Bisognerebbe invece, come per qualsiasi attività sportiva, passare per lo studio e l’applicazione di nuove metodologie di allenamento delle capacità condizionali, evitando di destrutturare i ritmi tradizionali del Kata.
Questo esercizio dovrebbe veicolare i contenuti più elevati del Budō giapponese, espressione di una drammatizzazione concettuale riconducente alla lotta, in genere mortale, fra Samurai, con ciò esaltando al massimo l’aspetto di Zanshin, Ikken Hissatsu e Todome, veri elementi differenzianti le arti marziali giapponesi dagli sport da combattimento occidentali, concepiti in un’ottica di natura prevalentemente sportivo-agonistica.
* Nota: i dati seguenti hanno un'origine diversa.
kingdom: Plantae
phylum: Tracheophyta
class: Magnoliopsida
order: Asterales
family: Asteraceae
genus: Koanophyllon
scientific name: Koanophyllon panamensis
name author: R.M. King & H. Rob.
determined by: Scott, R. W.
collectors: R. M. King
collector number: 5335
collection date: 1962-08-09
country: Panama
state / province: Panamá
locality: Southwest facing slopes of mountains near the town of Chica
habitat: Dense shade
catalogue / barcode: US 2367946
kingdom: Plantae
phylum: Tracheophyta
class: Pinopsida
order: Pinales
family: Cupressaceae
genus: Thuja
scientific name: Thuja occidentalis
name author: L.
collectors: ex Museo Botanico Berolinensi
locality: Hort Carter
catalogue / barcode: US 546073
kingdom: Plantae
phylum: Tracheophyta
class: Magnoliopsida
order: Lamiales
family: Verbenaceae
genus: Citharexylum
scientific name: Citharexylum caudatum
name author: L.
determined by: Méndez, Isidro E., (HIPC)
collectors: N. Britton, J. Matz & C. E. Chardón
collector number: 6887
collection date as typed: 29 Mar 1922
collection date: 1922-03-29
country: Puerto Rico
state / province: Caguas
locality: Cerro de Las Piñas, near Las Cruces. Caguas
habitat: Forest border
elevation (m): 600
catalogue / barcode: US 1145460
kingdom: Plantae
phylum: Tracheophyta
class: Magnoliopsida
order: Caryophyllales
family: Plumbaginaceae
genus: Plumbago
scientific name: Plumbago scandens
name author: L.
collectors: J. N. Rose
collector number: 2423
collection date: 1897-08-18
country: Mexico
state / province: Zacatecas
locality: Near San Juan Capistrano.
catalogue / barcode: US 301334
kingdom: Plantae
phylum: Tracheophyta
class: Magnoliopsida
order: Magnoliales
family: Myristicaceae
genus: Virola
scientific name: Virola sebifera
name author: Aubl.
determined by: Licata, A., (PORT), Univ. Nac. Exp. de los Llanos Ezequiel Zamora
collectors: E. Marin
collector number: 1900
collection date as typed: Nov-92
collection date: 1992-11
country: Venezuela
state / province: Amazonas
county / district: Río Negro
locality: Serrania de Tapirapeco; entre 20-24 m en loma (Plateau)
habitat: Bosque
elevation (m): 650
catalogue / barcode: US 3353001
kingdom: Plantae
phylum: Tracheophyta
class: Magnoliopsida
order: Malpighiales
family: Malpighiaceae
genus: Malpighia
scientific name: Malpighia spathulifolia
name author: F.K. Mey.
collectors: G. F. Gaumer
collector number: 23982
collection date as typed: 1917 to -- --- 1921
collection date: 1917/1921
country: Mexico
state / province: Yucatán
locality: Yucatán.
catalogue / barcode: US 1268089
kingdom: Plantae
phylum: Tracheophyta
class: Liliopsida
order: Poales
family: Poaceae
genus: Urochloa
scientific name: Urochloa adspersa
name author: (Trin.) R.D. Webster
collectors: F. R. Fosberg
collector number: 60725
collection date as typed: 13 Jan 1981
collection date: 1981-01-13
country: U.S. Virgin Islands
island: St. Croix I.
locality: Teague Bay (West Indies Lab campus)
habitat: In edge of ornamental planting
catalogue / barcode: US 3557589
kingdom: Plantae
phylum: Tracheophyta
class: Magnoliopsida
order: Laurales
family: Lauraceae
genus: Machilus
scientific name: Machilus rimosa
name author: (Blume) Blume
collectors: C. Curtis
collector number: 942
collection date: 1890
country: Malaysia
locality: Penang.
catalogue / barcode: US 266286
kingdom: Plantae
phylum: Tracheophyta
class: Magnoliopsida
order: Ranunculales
Nel Kumite cominciamo ad assistere alla comparsa di gestualità già presenti nel Karate di tipo esclusivamente sportivo, quali le prese al busto o addirittura alle gambe allo scopo di neutralizzare gli attacchi dell’avversario. Mi è sembrato anche di assistere a un’accentuazione di taluni atteggiamenti, per il momento circoscritti, di tipo “utilitaristico” da parte di atleti in vantaggio, onde amministrare il risultato e conseguire la vittoria a qualsiasi costo.
Anche questo fenomeno mi sembra rappresenti una deriva pericolosa per il nostro Karate. Ciò non vuol dire che il Karate Tradizionale si debba necessariamente chiudere in se stesso, rigettando le innovazioni ritenute realmente utili al miglioramento della comprensione della sua vera natura e portata da parte del pubblico non specializzato.
La partecipazione degli atleti è stata inferiore alle precedenti edizioni.
Credo che si debba compiere un giusto sforzo di comprensione di ciò che realmente può dinamizzare e rendere più spettacolare la pratica sportiva, mantenendo tuttavia salda la visione del messaggio ricevuto dai grandi Maestri giapponesi e italiani che hanno costruito il grande ponte intellettuale fra il mondo culturale marziale giapponese e quello classico occidentale.
La perdita completa di identità culturale non gioverebbe, a mio avviso, a nessuna delle due discipline.
Le Regioni maggiormente rappresentate numericamente sono state, a parte l’ospitante Calabria, il Lazio e la Sardegna che ovviamente si sono anche spartite la maggior parte di titoli e podi in palio.
Da segnalare l’ottima organizzazione del Comitato Regionale Calabro guidato dal Maestro Domenico Francomano sostenuto dagli altri Maestri della sua Regione.